Il gip del Tribunale di Nola ha disposto il sequestro preventivo nei confronti di sette indagati, individuati dagli inquirenti come amministratori di fatto e di diritto delle società coinvolte.

Il provvedimento ha interessato tre immobili, quote societarie e disponibilità finanziarie, per un valore complessivo di oltre 1,5 milioni di euro. Parallelamente è stato disposto il tempestivo blocco dei crediti fiscali ritenuti fittizi, per un ammontare di 133.198.312 euro.

Si tratta della misura destinata a impedire che i crediti oggetto della contestazione possano essere ulteriormente utilizzati in compensazione o trasferiti a terzi, evitando così che il presunto meccanismo possa produrre ulteriori effetti sul sistema fiscale.

L’indagine è ancora nella fase preliminare

La vicenda resta ora affidata agli sviluppi dell’inchiesta della Procura di Nola. Il procedimento penale si trova infatti nella fase delle indagini preliminari e le contestazioni dovranno essere sottoposte alle successive verifiche processuali.
Per tutti gli indagati vale, pertanto, il principio di presunzione di innocenza: l’eventuale responsabilità penale potrà essere affermata soltanto con una sentenza definitiva di condanna.

Informazioni utili

Dettagli sull'indagine e il sequestro dei beni

Ecco alcune informazioni chiave riguardo all'operazione della Guardia di finanza e alle implicazioni legali.
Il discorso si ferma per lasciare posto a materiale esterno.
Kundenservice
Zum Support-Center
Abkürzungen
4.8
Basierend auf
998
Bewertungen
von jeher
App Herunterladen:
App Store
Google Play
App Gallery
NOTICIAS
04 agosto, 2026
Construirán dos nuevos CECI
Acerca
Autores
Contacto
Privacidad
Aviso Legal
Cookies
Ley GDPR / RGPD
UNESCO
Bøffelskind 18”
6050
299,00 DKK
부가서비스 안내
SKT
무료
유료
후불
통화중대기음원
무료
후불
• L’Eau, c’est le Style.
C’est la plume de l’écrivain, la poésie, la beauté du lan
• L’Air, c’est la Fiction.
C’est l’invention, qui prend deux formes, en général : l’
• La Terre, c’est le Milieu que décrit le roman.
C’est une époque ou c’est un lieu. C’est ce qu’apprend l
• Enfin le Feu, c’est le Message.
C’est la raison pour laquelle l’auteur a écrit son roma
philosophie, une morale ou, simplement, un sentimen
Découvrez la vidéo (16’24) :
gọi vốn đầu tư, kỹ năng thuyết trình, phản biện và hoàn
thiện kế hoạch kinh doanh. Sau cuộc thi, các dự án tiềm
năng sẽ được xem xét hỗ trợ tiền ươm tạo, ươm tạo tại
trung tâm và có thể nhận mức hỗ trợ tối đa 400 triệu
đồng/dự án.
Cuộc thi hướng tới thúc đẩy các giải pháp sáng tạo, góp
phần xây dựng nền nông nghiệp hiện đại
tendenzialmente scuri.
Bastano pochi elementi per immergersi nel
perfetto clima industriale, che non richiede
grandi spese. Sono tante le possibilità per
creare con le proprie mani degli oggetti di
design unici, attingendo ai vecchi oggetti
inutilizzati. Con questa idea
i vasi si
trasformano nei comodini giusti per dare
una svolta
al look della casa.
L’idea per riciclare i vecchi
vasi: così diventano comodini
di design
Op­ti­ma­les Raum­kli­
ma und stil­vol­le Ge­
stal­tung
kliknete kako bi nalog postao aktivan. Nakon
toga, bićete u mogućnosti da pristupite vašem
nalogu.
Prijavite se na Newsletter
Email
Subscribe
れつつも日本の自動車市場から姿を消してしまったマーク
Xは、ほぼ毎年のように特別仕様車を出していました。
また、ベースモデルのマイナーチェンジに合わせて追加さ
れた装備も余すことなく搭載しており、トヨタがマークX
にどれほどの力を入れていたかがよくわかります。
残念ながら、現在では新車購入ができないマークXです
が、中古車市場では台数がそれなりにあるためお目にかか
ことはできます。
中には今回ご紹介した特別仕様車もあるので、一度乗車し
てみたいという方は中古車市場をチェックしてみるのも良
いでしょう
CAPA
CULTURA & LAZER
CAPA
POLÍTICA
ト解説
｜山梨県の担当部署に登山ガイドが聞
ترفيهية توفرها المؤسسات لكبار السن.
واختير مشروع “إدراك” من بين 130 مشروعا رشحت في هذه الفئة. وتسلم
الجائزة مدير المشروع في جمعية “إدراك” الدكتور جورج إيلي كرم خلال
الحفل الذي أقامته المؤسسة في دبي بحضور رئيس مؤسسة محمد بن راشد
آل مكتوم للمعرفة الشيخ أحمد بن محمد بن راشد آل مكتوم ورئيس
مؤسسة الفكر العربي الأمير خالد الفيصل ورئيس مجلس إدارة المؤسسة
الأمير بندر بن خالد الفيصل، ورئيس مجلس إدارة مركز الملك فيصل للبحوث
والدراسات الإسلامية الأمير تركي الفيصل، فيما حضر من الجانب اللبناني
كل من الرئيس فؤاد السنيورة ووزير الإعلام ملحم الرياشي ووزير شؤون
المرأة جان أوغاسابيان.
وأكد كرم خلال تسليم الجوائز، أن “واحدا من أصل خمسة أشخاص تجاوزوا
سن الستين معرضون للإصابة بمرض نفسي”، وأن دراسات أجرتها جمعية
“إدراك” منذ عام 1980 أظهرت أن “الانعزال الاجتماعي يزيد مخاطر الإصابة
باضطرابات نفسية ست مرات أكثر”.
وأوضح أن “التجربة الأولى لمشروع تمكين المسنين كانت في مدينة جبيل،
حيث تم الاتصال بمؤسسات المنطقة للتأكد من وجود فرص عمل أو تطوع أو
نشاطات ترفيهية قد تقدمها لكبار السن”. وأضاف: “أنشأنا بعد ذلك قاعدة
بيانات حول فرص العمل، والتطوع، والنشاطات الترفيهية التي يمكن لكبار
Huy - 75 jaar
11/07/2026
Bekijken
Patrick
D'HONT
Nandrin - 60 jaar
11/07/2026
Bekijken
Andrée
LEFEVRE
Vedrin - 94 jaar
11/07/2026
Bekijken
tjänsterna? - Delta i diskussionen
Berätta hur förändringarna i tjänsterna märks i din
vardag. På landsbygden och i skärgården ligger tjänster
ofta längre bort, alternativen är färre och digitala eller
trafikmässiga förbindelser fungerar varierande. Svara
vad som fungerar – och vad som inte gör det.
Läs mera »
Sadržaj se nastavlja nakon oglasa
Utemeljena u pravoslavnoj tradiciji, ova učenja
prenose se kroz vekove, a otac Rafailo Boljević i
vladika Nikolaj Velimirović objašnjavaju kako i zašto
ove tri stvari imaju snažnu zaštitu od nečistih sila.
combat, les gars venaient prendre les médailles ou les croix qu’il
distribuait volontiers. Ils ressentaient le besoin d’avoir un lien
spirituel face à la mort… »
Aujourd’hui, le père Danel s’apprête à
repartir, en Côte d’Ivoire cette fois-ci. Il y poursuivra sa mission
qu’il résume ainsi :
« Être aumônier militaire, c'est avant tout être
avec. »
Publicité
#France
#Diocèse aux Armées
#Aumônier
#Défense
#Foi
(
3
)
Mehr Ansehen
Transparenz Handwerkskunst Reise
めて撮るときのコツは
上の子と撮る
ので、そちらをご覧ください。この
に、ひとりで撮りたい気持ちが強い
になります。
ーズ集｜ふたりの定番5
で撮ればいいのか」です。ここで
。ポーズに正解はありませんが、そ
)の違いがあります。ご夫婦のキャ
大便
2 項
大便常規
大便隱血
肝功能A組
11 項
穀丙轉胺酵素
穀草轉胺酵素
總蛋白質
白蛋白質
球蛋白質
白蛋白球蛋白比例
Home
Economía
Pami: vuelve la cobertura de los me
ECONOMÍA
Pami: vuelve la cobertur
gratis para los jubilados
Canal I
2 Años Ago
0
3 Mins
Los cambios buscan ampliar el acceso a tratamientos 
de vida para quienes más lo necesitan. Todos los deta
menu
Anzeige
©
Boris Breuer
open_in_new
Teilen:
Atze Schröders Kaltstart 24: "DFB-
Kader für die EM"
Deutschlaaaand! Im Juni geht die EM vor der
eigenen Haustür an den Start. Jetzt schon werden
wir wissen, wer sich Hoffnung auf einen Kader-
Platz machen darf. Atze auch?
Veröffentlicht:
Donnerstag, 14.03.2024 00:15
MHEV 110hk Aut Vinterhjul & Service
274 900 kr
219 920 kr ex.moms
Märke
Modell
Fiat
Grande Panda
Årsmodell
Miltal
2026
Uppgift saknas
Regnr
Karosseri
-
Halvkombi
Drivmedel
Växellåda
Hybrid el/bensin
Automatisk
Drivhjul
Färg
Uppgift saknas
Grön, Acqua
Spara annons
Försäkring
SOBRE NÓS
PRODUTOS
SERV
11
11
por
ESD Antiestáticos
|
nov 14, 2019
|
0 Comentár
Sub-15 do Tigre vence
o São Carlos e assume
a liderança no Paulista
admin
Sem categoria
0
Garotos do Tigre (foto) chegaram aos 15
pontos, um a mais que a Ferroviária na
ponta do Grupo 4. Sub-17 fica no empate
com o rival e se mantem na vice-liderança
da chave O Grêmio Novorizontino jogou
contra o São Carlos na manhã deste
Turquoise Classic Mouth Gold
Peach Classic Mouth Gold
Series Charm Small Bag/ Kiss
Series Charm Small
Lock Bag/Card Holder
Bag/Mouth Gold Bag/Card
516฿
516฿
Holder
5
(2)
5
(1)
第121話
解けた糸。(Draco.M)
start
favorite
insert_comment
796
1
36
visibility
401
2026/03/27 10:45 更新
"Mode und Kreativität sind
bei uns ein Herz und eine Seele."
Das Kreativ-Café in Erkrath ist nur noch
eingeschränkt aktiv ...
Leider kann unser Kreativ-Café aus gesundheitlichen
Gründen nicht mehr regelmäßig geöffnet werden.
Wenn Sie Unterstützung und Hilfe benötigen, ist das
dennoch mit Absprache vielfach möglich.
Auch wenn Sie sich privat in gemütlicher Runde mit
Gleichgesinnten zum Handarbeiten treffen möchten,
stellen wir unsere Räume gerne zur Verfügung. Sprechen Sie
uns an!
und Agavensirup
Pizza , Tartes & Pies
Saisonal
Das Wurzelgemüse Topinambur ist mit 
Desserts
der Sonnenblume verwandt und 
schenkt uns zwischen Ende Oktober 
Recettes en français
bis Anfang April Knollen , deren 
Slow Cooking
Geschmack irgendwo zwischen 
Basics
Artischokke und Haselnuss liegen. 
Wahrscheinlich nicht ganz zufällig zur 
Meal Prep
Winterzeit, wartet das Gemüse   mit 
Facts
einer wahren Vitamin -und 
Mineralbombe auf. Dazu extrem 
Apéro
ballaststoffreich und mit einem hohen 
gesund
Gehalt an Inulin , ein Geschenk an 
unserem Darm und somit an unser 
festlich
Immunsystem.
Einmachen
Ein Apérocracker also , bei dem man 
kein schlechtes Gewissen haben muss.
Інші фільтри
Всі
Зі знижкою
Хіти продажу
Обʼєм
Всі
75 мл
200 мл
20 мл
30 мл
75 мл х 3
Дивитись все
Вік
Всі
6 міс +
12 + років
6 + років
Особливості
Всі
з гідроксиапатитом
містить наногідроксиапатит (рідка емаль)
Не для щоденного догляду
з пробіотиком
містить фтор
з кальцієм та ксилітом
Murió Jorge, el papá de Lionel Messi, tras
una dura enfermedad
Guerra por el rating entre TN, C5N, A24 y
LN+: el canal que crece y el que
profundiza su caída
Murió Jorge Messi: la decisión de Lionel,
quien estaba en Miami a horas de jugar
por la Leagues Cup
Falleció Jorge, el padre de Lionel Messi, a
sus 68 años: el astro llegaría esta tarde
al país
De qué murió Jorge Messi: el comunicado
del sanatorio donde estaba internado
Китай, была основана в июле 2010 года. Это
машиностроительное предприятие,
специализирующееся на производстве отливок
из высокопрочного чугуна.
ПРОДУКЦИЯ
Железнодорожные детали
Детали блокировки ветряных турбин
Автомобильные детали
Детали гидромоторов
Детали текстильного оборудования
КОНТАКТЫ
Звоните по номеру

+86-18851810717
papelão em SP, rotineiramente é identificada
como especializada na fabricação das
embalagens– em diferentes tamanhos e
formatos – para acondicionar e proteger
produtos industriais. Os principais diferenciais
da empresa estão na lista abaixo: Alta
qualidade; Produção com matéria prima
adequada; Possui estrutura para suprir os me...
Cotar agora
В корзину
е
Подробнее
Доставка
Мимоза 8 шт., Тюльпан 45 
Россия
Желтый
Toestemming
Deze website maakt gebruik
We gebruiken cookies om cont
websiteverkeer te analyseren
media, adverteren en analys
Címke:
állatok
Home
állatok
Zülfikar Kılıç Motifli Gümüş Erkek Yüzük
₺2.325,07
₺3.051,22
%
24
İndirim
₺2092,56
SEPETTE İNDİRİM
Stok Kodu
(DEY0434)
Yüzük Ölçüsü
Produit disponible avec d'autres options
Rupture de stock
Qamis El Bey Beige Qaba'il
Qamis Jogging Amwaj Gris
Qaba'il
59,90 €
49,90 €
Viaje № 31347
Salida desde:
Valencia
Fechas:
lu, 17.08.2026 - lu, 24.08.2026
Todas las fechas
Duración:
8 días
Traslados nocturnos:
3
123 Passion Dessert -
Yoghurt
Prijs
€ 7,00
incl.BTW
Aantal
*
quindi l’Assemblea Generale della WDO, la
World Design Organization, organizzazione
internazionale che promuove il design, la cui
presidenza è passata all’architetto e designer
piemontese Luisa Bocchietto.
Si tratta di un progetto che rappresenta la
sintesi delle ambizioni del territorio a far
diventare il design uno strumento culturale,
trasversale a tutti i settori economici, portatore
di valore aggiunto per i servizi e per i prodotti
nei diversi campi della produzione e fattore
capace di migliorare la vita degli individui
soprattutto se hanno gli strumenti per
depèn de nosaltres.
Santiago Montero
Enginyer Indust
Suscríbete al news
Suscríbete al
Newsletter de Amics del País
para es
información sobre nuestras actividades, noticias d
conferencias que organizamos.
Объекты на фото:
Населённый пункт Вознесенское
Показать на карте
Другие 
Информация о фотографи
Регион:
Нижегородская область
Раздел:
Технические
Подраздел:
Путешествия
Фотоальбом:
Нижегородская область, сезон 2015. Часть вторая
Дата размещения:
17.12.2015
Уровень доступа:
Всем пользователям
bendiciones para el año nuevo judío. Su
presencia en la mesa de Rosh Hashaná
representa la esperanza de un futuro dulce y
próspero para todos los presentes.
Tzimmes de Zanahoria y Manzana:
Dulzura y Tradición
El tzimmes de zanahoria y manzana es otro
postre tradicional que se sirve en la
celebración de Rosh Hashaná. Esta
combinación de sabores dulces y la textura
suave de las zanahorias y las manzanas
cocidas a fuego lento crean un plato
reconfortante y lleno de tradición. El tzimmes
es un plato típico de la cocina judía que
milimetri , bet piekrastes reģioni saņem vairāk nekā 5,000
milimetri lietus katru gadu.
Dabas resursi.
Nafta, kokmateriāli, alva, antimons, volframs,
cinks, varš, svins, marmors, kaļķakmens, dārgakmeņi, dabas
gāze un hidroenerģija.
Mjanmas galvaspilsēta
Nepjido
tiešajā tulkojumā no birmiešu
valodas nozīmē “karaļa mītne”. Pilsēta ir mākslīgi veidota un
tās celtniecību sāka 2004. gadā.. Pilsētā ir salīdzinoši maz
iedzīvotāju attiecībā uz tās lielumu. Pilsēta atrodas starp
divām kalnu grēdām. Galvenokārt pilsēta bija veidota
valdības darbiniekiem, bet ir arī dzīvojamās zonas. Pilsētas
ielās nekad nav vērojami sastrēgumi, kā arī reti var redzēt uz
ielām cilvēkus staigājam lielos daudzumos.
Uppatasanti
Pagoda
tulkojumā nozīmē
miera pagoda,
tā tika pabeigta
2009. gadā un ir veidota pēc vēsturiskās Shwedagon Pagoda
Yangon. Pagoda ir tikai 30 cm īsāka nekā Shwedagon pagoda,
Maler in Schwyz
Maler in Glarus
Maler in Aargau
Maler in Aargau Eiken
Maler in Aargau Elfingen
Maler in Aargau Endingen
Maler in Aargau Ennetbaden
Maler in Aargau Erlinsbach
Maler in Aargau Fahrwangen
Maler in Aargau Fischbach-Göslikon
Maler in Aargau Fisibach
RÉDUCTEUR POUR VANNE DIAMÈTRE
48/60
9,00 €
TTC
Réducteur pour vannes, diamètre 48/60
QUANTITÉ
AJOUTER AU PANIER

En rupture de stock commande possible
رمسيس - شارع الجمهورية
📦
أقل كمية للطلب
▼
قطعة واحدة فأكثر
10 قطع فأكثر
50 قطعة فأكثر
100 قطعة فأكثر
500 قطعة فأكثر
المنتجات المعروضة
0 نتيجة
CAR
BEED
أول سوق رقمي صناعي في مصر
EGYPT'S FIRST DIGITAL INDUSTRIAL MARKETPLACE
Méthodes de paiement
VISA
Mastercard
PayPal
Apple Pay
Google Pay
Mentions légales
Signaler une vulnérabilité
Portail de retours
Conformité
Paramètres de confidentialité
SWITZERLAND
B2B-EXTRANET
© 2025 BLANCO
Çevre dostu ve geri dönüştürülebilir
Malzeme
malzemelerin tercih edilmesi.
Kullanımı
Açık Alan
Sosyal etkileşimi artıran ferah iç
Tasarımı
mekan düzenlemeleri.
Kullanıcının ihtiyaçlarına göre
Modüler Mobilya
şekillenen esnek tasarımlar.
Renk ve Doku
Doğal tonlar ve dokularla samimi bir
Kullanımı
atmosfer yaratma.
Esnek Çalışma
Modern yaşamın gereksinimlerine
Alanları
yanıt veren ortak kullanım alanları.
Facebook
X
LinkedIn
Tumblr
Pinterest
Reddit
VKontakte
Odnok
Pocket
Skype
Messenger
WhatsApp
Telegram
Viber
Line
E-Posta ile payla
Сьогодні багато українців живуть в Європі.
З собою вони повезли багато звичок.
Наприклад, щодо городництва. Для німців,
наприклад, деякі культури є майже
  • Importo sequestrato: Il sequestro preventivo riguarda beni per un valore di 1.535.160 euro.
  • Crediti fiscali coinvolti: Sono stati bloccati crediti fiscali per un totale di 133.198.312 euro.
  • Numero di indagati: Sette persone sono attualmente indagate nell'ambito dell'inchiesta.
  • Tipologia di frode: L'indagine si concentra su fatture emesse per operazioni mai effettuate.
  • Fase dell'inchiesta: Il procedimento si trova nella fase preliminare e gli indagati godono della presunzione di innocenza.